What is being asked
List each line of the source code below that contains the string "informações", matching case exactly.

Exercise material

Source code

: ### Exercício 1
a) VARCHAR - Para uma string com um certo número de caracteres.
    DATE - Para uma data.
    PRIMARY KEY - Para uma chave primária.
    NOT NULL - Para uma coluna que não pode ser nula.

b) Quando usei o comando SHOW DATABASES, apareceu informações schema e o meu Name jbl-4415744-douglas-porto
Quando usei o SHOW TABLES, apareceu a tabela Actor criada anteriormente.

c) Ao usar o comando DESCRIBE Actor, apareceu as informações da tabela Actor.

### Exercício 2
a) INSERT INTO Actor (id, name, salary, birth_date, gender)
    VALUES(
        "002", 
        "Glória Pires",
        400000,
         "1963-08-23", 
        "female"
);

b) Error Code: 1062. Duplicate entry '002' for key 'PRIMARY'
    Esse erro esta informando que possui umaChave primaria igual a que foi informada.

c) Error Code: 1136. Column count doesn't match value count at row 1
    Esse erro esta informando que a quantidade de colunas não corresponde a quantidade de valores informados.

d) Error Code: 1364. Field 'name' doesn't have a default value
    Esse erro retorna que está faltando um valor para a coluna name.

Your response
b) Quando usei o comando SHOW DATABASES, apareceu informações schema e o meu Name jbl-4415744-douglas-porto
c) Ao usar o comando DESCRIBE Actor, apareceu as informações da tabela Actor.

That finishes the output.